To the contrary, Bucyrus hasn't lost a step, and recently breathed new life into its lungs with the $1.3 billion purchase of the mining equipment segment from struggling multi-tasker Terex (NYSE:TEX). Like its historic victory over rival Marion in 1997, Bucyrus' latest move cements its position at the pinnacle of a sector that sports a robust long-term outlook.

Bucyrus released year-end earnings results this week, with a 34% increase in net earnings to $312.7 million.
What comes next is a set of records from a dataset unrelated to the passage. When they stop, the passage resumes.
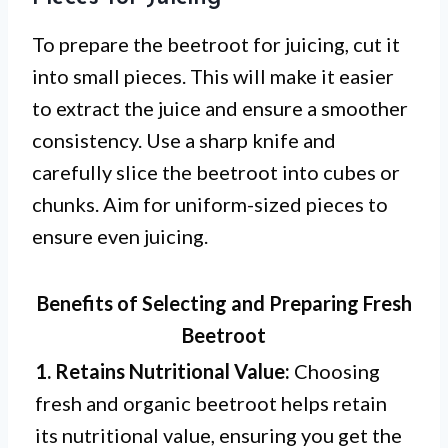
To prepare the beetroot for juicing, cut it
into small pieces. This will make it easier
to extract the juice and ensure a smoother
consistency. Use a sharp knife and
carefully slice the beetroot into cubes or
chunks. Aim for uniform-sized pieces to
ensure even juicing.
Benefits of Selecting and Preparing Fresh
Beetroot
1. Retains Nutritional Value:
Choosing
fresh and organic beetroot helps retain
its nutritional value, ensuring you get the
Sales increased only marginally to $2.65 billion, with the difference reflected in a marked improvement in gross margin from 27.2% to 30.4%. As miners continue to rationalize purchases in this uncertain economic climate, orders of new equipment have given way to a surge in demand for aftermarket parts and service to fix existing equipment. As I have noted previously, profit margins in aftermarket parts are generally higher for manufacturers like Bucyrus, just as they are for automakers like Ford (NYSE:F). This is why scrapping chop shops like those operated by Schnitzer Steel (NASDAQ:SCHN) look attractive to me in this climate.

Bucyrus worked its way through 25% of its oversized order backlog during 2009 -- and new orders are still coming in at a snail's pace (down 43% in 2009) compared with pre-crisis levels -- but the seeds of change are being sown in coal as we speak.

While Bucyrus earns the nod for best-positioned manufacturer following the Terex deal, its nearest remaining competitor -- Joy Global (NASDAQ:JOYG) -- does a far better job of characterizing the landscape of global demand for mining equipment with consistently insightful commentary. Joy Global's bullish assessment of long-term global demand for seaborne coal continues to find confirmation in the efforts of miners like Peabody Energy (NYSE:BTU) and Teck Resources (NYSE:TCK) to ramp up met coal production at their respective export-friendly operations.

In contrast to Bucyrus' youthful swagger, Terex continues to suffer from stagnant demand for its more construction-sensitive business segments. Terex posted a wider fourth-quarter loss than analysts had feared, and its loss for all of 2009 was $4.39 per share. The company is focused on completing factories in India and China to fuel its eventual recovery, but I continue to view the mining equipment specialists as the cream of the heavy equipment crop.